By Jeanne Marie Colby
Residents in Morro Bay have been raising questions about Measure A-24 and Vistra’s battery storage facility (BESS) proposed for the power plant property; and the applicability of AB 205, the State Law that allows fast-tracking of energy projects through the California Energy Commission, makes things even more confusing.
A citizen’s initiative, Measure A-24, if it passes, will require a vote of the residents of Morro Bay to change land use (zoning) on the waterfront property from its current “visitor-serving commercial” back to “industrial.” Passing A-24 would send a message to respect the will of Morro Bay voters.
The Coastal Act was passed in 1976 to protect coastal California from harmful development.
In 2014, the power plant was shut down, and in 2018, Vistra, a Fortune 500 company based in Texas, took ownership.
From 2018 to 2021, Morro Bay residents crafted a General Plan for the City called, “Plan Morro Bay,” outlining a vision for visitor-oriented land uses, fishing, and recreation, along with coastal resource protection for the waterfront.
Plan Morro Bay was certified by the California Coastal Commission (CCC), the agency tasked with protecting the coast. But just a month after the Plan was finalized in 2021, the City Council entered an agreement to assist Vistra in its application for a lithium-ion battery storage facility on the property.
The movement for a citizens’ initiative protecting the Plan Morro Bay vision, now Measure A-24, was born.
The BESS environmental review process is in its third year. Over 200 community members wrote comments totaling over 1,000 pages in response to the Draft Environmental Impact Report (DEIR), with 93% opposed to the project. (The letters can be found on the City’s website.)
They wrote about their fears of an “Otay Mesa” incident, a recent weeks-long toxic thermal runaway fire at a BESS near San Diego.
They described what a catastrophe it would be if such a fire occurred in Morro Bay and the impossibility of evacuation.
They wrote about the impacts from years of construction noise and vibrations, as well as toxic plumes from fires on the estuary, home to protected sea otters and migrating birds.

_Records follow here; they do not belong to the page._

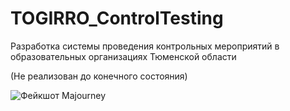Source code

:# TOGIRRO_ControlTesting

Разработка системы проведения контрольных мероприятий в образовательных организациях Тюменской области

(Не реализован до конечного состояния)

![Фейкшот Majourney](https://ibb.co/NtKTZvH "Фейкшот Majourney")
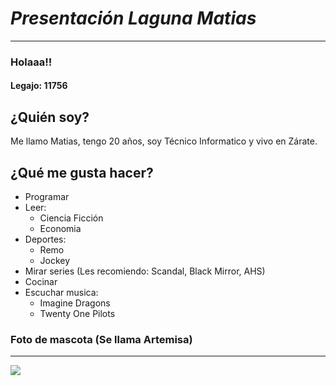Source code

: # ***Presentación Laguna Matias***
***
### Holaaa!!
#### Legajo: 11756
## ¿Quién soy?
Me llamo Matias, tengo 20 años, soy Técnico Informatico y vivo en Zárate.
## ¿Qué me gusta hacer?
- Programar
- Leer:
    * Ciencia Ficción
    * Economia
- Deportes:
    * Remo
    * Jockey
- Mirar series (Les recomiendo: Scandal, Black Mirror, AHS)
- Cocinar 
- Escuchar musica:
    * Imagine Dragons
    * Twenty One Pilots

### Foto de mascota (Se llama Artemisa)
***   
![](https://drive.google.com/file/d/1R-e3pCGmgmLCqU2doKuUq37O01xePy5C/view)


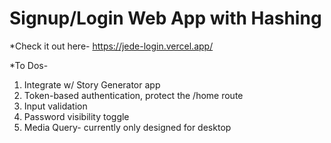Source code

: # Signup/Login Web App with Hashing

*Check it out here- https://jede-login.vercel.app/

*To Dos- 
1. Integrate w/ Story Generator app
2. Token-based authentication, protect the /home route
3. Input validation
4. Password visibility toggle
5. Media Query- currently only designed for desktop
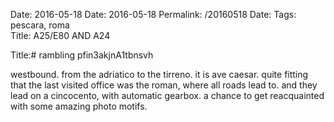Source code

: Date: 2016-05-18
Date: 2016-05-18
Permalink: /20160518
Date: 
Tags: pescara, roma  
Title: A25/E80 AND A24  
  
Title:# rambling pfin3akjnA1tbnsvh  
  
westbound. from the adriatico to the tirreno. it is ave caesar. quite fitting that the last visited office was the roman, where all roads lead to. and they lead on a cincocento, with automatic gearbox. a chance to get reacquainted with some amazing photo motifs.  
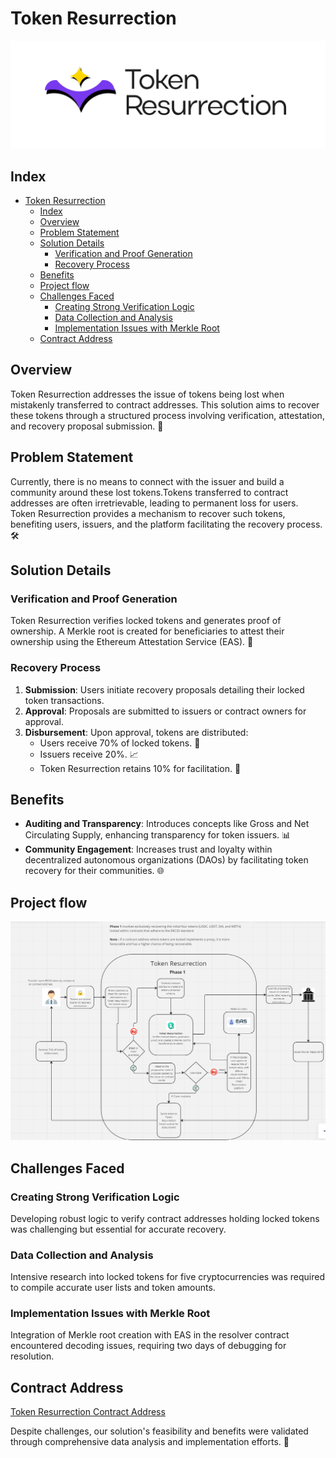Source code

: # Token Resurrection

![Token Resurrection Logo](./src/Assets/logo.png)

## Index

- [Token Resurrection](#token-resurrection)
  - [Index](#index)
  - [Overview](#overview)
  - [Problem Statement](#problem-statement)
  - [Solution Details](#solution-details)
    - [Verification and Proof Generation](#verification-and-proof-generation)
    - [Recovery Process](#recovery-process)
  - [Benefits](#benefits)
  - [Project flow](#project-flow)
  - [Challenges Faced](#challenges-faced)
    - [Creating Strong Verification Logic](#creating-strong-verification-logic)
    - [Data Collection and Analysis](#data-collection-and-analysis)
    - [Implementation Issues with Merkle Root](#implementation-issues-with-merkle-root)
  - [Contract Address](#contract-address)

## Overview

Token Resurrection addresses the issue of tokens being lost when mistakenly transferred to contract addresses. This solution aims to recover these tokens through a structured process involving verification, attestation, and recovery proposal submission. 🔄

## Problem Statement

Currently, there is no means to connect with the issuer and build a community around these lost tokens.Tokens transferred to contract addresses are often irretrievable, leading to permanent loss for users. Token Resurrection provides a mechanism to recover such tokens, benefiting users, issuers, and the platform facilitating the recovery process. 🛠️

## Solution Details

### Verification and Proof Generation

Token Resurrection verifies locked tokens and generates proof of ownership. A Merkle root is created for beneficiaries to attest their ownership using the Ethereum Attestation Service (EAS). 🌱

### Recovery Process

1. **Submission**: Users initiate recovery proposals detailing their locked token transactions.
2. **Approval**: Proposals are submitted to issuers or contract owners for approval.
3. **Disbursement**: Upon approval, tokens are distributed:
   - Users receive 70% of locked tokens. 💼
   - Issuers receive 20%. 📈
   - Token Resurrection retains 10% for facilitation. 🔄

## Benefits

- **Auditing and Transparency**: Introduces concepts like Gross and Net Circulating Supply, enhancing transparency for token issuers. 📊
- **Community Engagement**: Increases trust and loyalty within decentralized autonomous organizations (DAOs) by facilitating token recovery for their communities. 🌐

## Project flow

![Token Resurrection Flow](./src/Assets/miroflow.png)

## Challenges Faced

### Creating Strong Verification Logic

Developing robust logic to verify contract addresses holding locked tokens was challenging but essential for accurate recovery.

### Data Collection and Analysis

Intensive research into locked tokens for five cryptocurrencies was required to compile accurate user lists and token amounts.

### Implementation Issues with Merkle Root

Integration of Merkle root creation with EAS in the resolver contract encountered decoding issues, requiring two days of debugging for resolution.

## Contract Address

[Token Resurrection Contract Address](https://sepolia.basescan.org/address/0x352349c1aF3f45faed79AEF9dA762BAEE02363cc#code)

Despite challenges, our solution's feasibility and benefits were validated through comprehensive data analysis and implementation efforts. 🚀
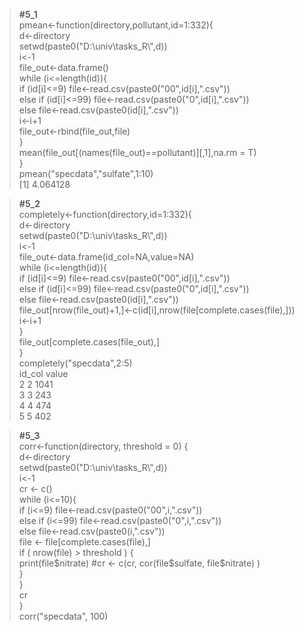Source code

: > **#5_1**  
> pmean<-function(directory,pollutant,id=1:332){  
   d<-directory  
   setwd(paste0("D:\\univ\\tasks_R\\",d))  
   i<-1  
   file_out<-data.frame()  
   while (i<=length(id)){  
     if (id[i]<=9) file<-read.csv(paste0("00",id[i],".csv"))  
     else if (id[i]<=99) file<-read.csv(paste0("0",id[i],".csv"))  
     else file<-read.csv(paste0(id[i],".csv"))  
     i<-i+1  
     file_out<-rbind(file_out,file)  
   }  
   mean(file_out[(names(file_out)==pollutant)][,1],na.rm = T)  
 }  
> pmean("specdata","sulfate",1:10)  
[1] 4.064128  

> **#5_2**  
> completely<-function(directory,id=1:332){  
   d<-directory  
   setwd(paste0("D:\\univ\\tasks_R\\",d))  
   i<-1  
   file_out<-data.frame(id_col=NA,value=NA)  
   while (i<=length(id)){  
     if (id[i]<=9) file<-read.csv(paste0("00",id[i],".csv"))  
     else if (id[i]<=99) file<-read.csv(paste0("0",id[i],".csv"))  
     else file<-read.csv(paste0(id[i],".csv"))  
     file_out[nrow(file_out)+1,]<-c(id[i],nrow(file[complete.cases(file),]))  
     i<-i+1  
   }  
   file_out[complete.cases(file_out),]  
 }  
> completely("specdata",2:5)  
  id_col value  
2      2  1041  
3      3   243  
4      4   474  
5      5   402  

> **#5_3**  
> corr<-function(directory, threshold = 0) {  
   d<-directory  
   setwd(paste0("D:\\univ\\tasks_R\\",d))  
   i<-1  
   cr <- c()   
   while (i<=10){  
     if (i<=9) file<-read.csv(paste0("00",i,".csv"))  
     else if (i<=99) file<-read.csv(paste0("0",i,".csv"))  
     else file<-read.csv(paste0(i,".csv"))  
     file <- file[complete.cases(file),]  
     if ( nrow(file) > threshold ) {  
       print(file$nitrate) #cr <- c(cr, cor(file$sulfate, file$nitrate) )   
     }  
   }  
   cr  
 }  
> corr("specdata", 100)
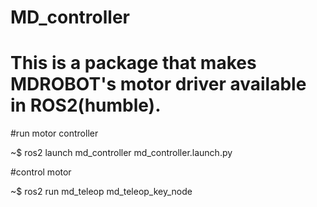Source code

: # MD_controller
This is a package that makes MDROBOT's motor driver available in ROS2(humble).
==============================================================================

#run motor controller

~$ ros2 launch md_controller md_controller.launch.py

#control motor

~$ ros2 run md_teleop md_teleop_key_node
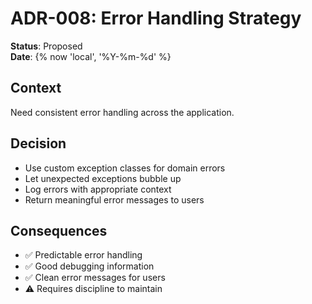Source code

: # ADR-008: Error Handling Strategy

**Status**: Proposed  
**Date**: {% now 'local', '%Y-%m-%d' %}  

## Context
Need consistent error handling across the application.

## Decision
- Use custom exception classes for domain errors
- Let unexpected exceptions bubble up
- Log errors with appropriate context
- Return meaningful error messages to users

## Consequences
- ✅ Predictable error handling
- ✅ Good debugging information
- ✅ Clean error messages for users
- ⚠️ Requires discipline to maintain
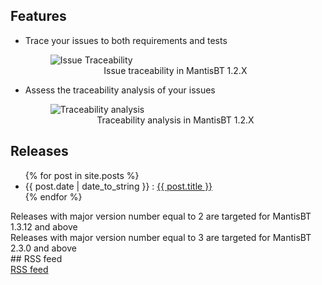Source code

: ## Features
<ul>
	<li>
		<span>Trace your issues to both requirements and tests</span>
		<figure>
			<img alt="Issue Traceability" src="https://mantisbt-plugins.github.io/traceability/assets/issue_custom_field_1_2_X.png" />
			<figcaption style="text-align: center;">Issue traceability in MantisBT 1.2.X</figcaption>
		</figure>
	</li>
	<li>
		<span>Assess the traceability analysis of your issues</span>
		<figure>
			<img alt="Traceability analysis" src="https://mantisbt-plugins.github.io/traceability/assets/traceability_analysis_1_2_X.png" />
			<figcaption style="text-align: center;">Traceability analysis in MantisBT 1.2.X</figcaption>
		</figure>
	</li>
</ul>

## Releases
<div>
	<ul class="posts">
		{% for post in site.posts %}
		<li>
			<span>{{ post.date | date_to_string }} : </span>
			<a href="https://mantisbt-plugins.github.io/traceability{{ post.url }}" title="{{ post.title }}">{{ post.title }}</a>
		</li>
		{% endfor %}
	</ul>
</div>
<div>
	<p style="margin:0;">Releases with major version number equal to 2 are targeted for MantisBT 1.3.12 and above</p>
	<p style="margin:0;">Releases with major version number equal to 3 are targeted for MantisBT 2.3.0 and above</p>
</div>
## RSS feed
<div>
<a href="https://mantisbt-plugins.github.io/traceability/atom.xml">RSS feed</a>
</div>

Scientists wrote about the chemical releases from a thermal runaway battery fire. Other hazards at that site include tsunami, flooding, and liquefaction from earthquakes. The Final EIR, in which the City is required to respond to each comment, is yet to come.
Some people are concerned that the State, using Assembly Bill 205, will “take” away the decision to approve or deny the project from the City, and that voting “Yes” on A-24 makes that more likely.

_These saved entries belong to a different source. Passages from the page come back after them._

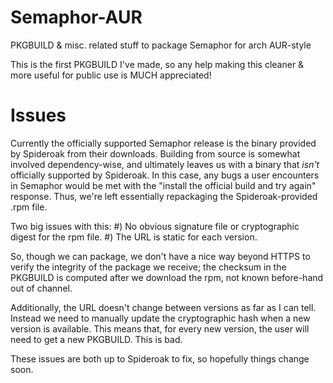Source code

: # Semaphor-AUR
PKGBUILD &amp; misc. related stuff to package Semaphor for arch AUR-style

This is the first PKGBUILD I've made, so any help making this cleaner &amp;
more useful for public use is MUCH appreciated!

# Issues
Currently the officially supported Semaphor release is the binary provided
by Spideroak from their downloads. Building from source is somewhat involved
dependency-wise, and ultimately leaves us with a binary that *isn't* officially
supported by Spideroak. In this case, any bugs a user encounters in Semaphor
would be met with the "install the official build and try again" response.
Thus, we're left essentially repackaging the Spideroak-provided .rpm file.

Two big issues with this:
#) No obvious signature file or cryptographic digest for the rpm file.
#) The URL is static for each version.

So, though we can package, we don't have a nice way beyond HTTPS to verify
the integrity of the package we receive; the checksum in the PKGBUILD is computed
after we download the rpm, not known before-hand out of channel.

Additionally, the URL doesn't change between versions as far as I can tell.
Instead we need to manually update the cryptographic hash when a new version
is available. This means that, for every new version, the user will need to
get a new PKGBUILD. This is bad.

These issues are both up to Spideroak to fix, so hopefully things change soon.
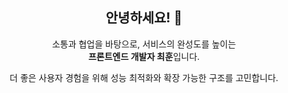 <div align="center">
  <h2>안녕하세요! 👋</h2>
  <p>
    소통과 협업을 바탕으로, 서비스의 완성도를 높이는 <br />
    <strong>프론트엔드 개발자 최훈</strong>입니다.
  </p>
  <p>더 좋은 사용자 경험을 위해 성능 최적화와 확장 가능한 구조를 고민합니다.</p>
</div>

AB 205 does fast-track energy projects by allowing a developer to bypass the City review process (the developer initiates this process, not the State) and apply for approval from the Energy Commission. But whether the City of Morro Bay or the CEC is the lead agency on the project, any project in the coastal zone must also be approved by the Coastal Commission.
What happens to the BESS when it reaches the CCC? And why bother with Measure A-24?
On Aug. 2, Commission planner Sarah MacGregor wrote a bombshell letter that would make any developer think twice about applying for an industrial project on coastal property.
Her letter indicates that all roads lead back to the CCC and that development constraints under the Coastal Act would likely prohibit such a project. In that letter and her May 28, public comment letter to the BESS draft EIR, MacGregor identified development constraints for the BESS project, including the presence of dunes and environmentally sensitive habitat area (ESHA), which would make the site “well suited for permanent restoration.”
She suggested that the BESS would likely not be an allowable use as it was not “resource-dependent” and would be “expected to significantly disrupt and degrade ESHA habitat values.”
MacGregor also described the problem with siting any industry on waterfront property: due to potential flooding and sea level rise, the project would need additional protection, or ‘shoreline armoring’ (the practice of using physical structures, such as berms and seawalls, to protect shorelines from coastal erosion). But under the Coastal Act the project does not qualify for this, since the BESS is neither an existing structure nor coastal-dependent.
The potential hazards of sea level rise and flooding take us back five years to a 2019 Coastal Commission decision on the placement of a wastewater treatment facility on property adjacent to the proposed BESS site.
The CCC held that the coastal location did not “conservatively minimize hazard risk” because it was in tsunami run-up and flooding zones, and subject to sea level rise.
The decision denying that location essentially held that a public infrastructure project should not be sited on waterfront property. In her comments on the DEIR, MacGregor stated that the plan for development should create a vision for the entirety of the site, “analyzing the best uses of the site in line with the City’s community character and existing development.”
What exactly do the proponents of Measure A-24 hope to achieve? Its passage would tell decision-making agencies that residents want to develop the waterfront according to Plan Morro Bay.
And if the Plan ever has to be amended, a majority of Morro Bay voters and the Coastal Commission would need to approve the change.
Should a developer be able to force an industry on a community that doesn’t want it? A-24 would send a message to the City to stop engaging with developers who want to undo the vision outlined in Plan Morro Bay.
Jeanne Marie Colby is a retired attorney living in Morro Bay and an opponent of the BESS Project.